From 2011 to 2014, Dr. Deborah Strumsky, and others, did significant research to assess the level of patent innovation based on the USPC codes assigned to a patent. This project repeated a small portion of her work, to see if the new CPC system can also be used to assess patent innovation. The CPC’s hierarchic nature and the diversity of CPC sections, classes, and subclasses unique to each patent to could explain what type of innovative diversity might be driving n-tuple trends. In addition, we applied k-means clustering to 3 million patents to see if patents can be clustered based on the quantity and diversity of patent codes assigned to each patent. This technique and metrics could be used to assess the technological or innovative diversity of patents.

A Primer on CPC Code Hierarchy
Sections, there are just seven 1-digit “sections” in the CPC system. Class, these are 3-digit codes. Sub-class, there are 674 sub-classes in the CPC system, these are 4-digit codes. Main-group is defined as the 8-digit code, everything before the “/”. Subgroups, or n-tuple, are the complete 14-digit codes, of which there are 250k.

Example of an entire code: B64C 13/02.
Where B is the section: ex. performing operations; transporting. - 64 defines the class: ex. Aircraft, Aviation, Cosmonautics. - C defines the sub-class: ex. Aeroplanes, helicopters. - 13 defines the main group: ex. control systems or transmitting systems for actuating flying-control surfaces. - 02 defines the subgroup: ex. aircraft control/automatic/electric course control.

Each n-tuple is labeled as inventive (based on claims) or additive (providing additional information to the patent) and first or later. There is only one first n-tuple on each patent, which represents the one n-tuple that best represents the patent.

Results
Since 2008, our analysis showed that there had been a steady increase in the average number of unique 14-digit CPC codes assigned to patents. The increase in average number of unique 14-digit CPC codes is driven, overall, by using more maingroups, not more classes or subclasses, on each patent. This could be interpreted as meaning that patents are not combining technologies that are very diverse, but patents are increasingly combining claims related to technology subsegments that are fairly related to each other. Our analysis also showed that patents defined by 1-tuple or 2-tuples are declining significantly, and patents defined by 10+ tuples (i.e. patents with 10 or more unique CPC 14-digit codes assigned to them) are increasing significantly.

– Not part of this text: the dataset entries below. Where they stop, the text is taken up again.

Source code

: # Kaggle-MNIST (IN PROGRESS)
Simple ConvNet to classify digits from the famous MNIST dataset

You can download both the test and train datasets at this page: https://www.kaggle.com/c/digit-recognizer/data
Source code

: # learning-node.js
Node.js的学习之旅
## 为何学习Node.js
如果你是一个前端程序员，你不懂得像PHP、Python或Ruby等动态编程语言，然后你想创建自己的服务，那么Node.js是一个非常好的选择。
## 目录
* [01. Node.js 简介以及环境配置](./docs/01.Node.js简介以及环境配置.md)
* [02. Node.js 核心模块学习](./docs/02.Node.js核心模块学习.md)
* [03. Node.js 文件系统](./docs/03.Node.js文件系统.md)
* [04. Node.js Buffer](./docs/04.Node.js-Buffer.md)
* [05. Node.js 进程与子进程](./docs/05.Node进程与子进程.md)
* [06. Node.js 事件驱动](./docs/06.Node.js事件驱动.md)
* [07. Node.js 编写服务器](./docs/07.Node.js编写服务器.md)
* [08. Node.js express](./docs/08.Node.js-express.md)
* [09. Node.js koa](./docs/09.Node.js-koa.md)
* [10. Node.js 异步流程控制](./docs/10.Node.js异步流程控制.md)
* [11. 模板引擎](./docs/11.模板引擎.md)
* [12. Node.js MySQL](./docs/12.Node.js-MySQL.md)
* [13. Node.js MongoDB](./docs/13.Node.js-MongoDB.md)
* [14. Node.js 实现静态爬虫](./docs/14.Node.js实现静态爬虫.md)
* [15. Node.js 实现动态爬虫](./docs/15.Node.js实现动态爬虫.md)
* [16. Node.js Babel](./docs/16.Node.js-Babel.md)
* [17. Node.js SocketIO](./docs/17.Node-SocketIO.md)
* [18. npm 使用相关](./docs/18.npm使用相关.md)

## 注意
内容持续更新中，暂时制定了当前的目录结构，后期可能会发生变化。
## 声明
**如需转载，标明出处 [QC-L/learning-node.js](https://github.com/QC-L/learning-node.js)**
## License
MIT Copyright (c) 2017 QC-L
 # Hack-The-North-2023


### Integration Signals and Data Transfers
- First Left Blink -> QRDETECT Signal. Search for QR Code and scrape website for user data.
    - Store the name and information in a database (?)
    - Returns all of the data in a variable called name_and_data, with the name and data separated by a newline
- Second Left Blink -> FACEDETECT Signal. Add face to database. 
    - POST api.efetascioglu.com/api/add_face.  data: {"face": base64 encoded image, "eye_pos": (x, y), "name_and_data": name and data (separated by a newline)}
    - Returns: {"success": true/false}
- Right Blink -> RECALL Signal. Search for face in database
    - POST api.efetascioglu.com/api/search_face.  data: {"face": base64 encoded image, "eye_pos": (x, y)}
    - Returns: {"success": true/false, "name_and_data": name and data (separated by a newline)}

Our clustering results are presented below. A distributed clustering program, based on Lloyd’s algorithm, was coded to be ran in PySpark. The performance of our distributed k-means clustering program was evaluated by confirming our cluster means in R.

Maingroup Driven Cluster (n-tuple of 96): These patents have unusually high total number of codes that describe the patent, and this high number of codes is driven by maingroups (where maingroups represents fairly related technology sub-sectors, like “aircraft power plants or engines” and “aircraft flight control systems”). – So the innovation in this cluster is driven by the combination of many, fairly related technologies within a specific technology domain.

High Diversity Cluster (n-tuple of 32): This cluster has the broadest use of classes, 2.7, and subclasses, 3.6, and fairly robust use of n-tuples. Thus, this cluster of patents represents innovation that combines technologies from the broadest/most diverse set of technology domains.

Average Cluster (n-tuple of 11): This cluster represents patents in the middle of our “narrow to diverse” technology scale.

Narrow Cluster (n-tuple of 3.35): These patents incorporate the narrowest (least diverse) set of technologies. Only about three codes in total used on the patent, and all three of those are from just one or two classes or subclasses. So patents in this cluster are focused mostly within one technology domain.